AMT’s Emerging Technology Center at the entrance to the North Hall showcased 3D printing in its many rapidly advancing forms, including the Oak Ridge National Laboratories (ORNL) Additive Manufacturing Integrated Energy (AMIE) project (http://web.ornl.gov/sci/eere/amie) of an integrated energy system shared between a building and a vehicle, both built with additive technology. ORNL’s printed Shelby Cobra sports car and World War II Army Jeep replica demonstrated how quickly sophisticated carbon fiber big area additive manufacturing (BAAM) is developing.
Robotics were inescapable at IMTS, with countless manufacturing cells equipped with robotic arms to automate machining processes. Most dramatic, though, was the M-2000iA 1700L robot nimbly maneuvering a yellow Chevy Corvette around the Fanuc booth (www.fanucamerica.com).
The expansive Haas Automation (www.haascnc.com) and Mazak (www.mazakusa.com) booths at the entrance to McCormick Place’s South Hall.
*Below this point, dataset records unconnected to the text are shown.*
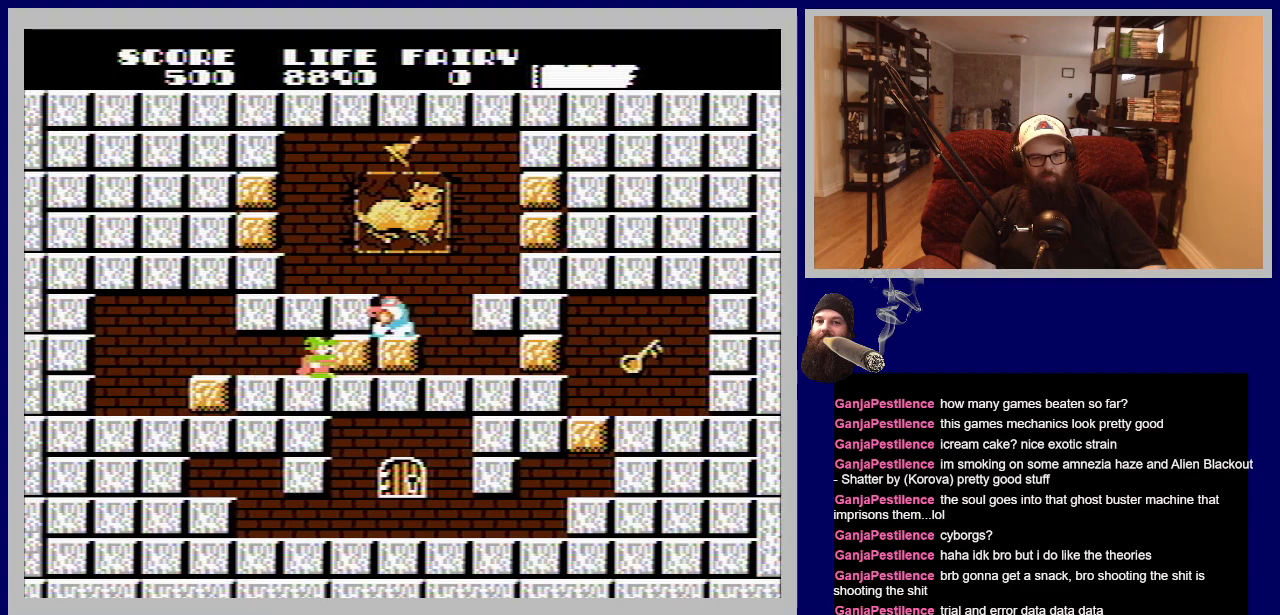
{"buttons": [], "events": []}
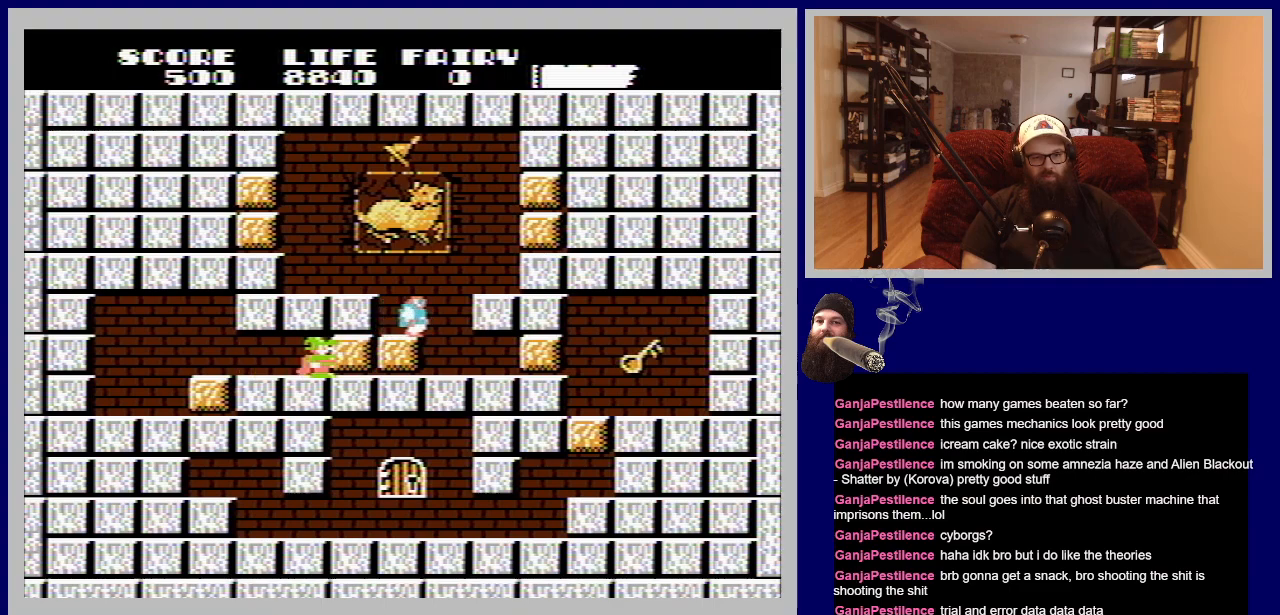
{"buttons": [], "events": []}
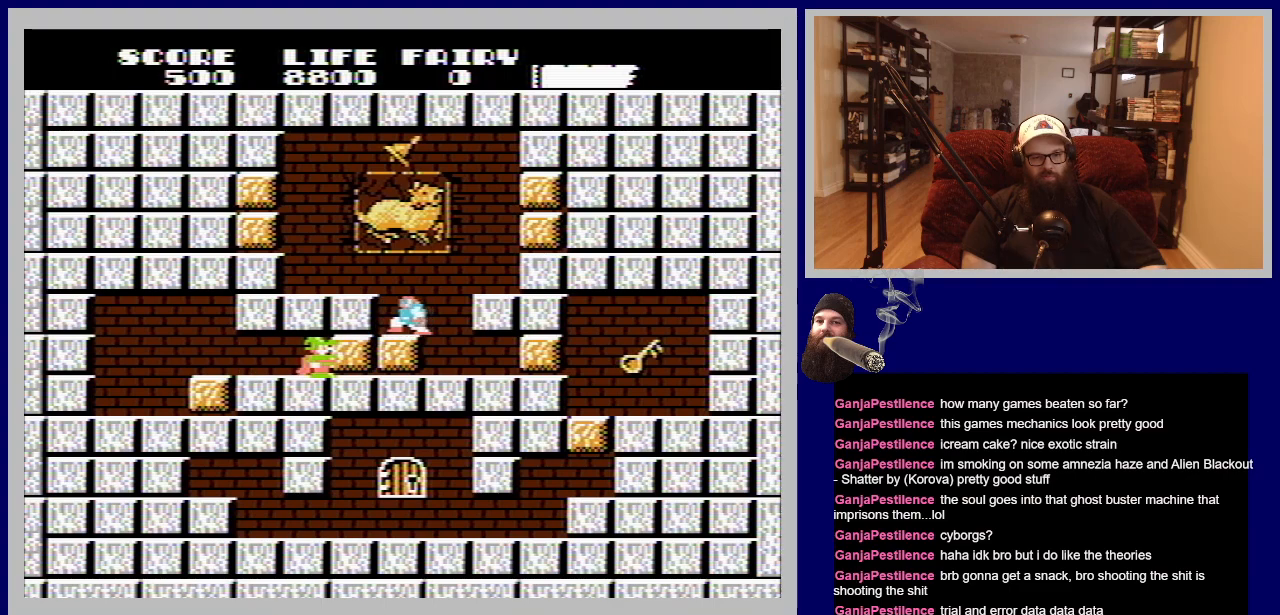
{"buttons": [], "events": []}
Mazak hosted a record number of visitors to its booth during the six days of IMTS 2016. The company demonstrated more than 20 manufacturing cells and systems, including a hybrid additive and subtractive machine.
Rich McDonough and Bill Redman of Kennametal (www.kennametal.com) compare notes on the company’s KM tooling line before the exhibit hall opens to the public.
Industry 4.0 (the Industrial Internet of Things, digital manufacturing) was another theme of IMTS 2016. With 32 machine tool brands in its global consortium, Fair Friend Group (FFG) (https://goo.gl/iKWRaf) offered an immersive, 3D virtual- reality factory tour. Here TMV Editor Robert Schoenberger experiences a manufacturing production line – including the ability to step into a machining center. The monitor shows only a 2D representation of what he observes.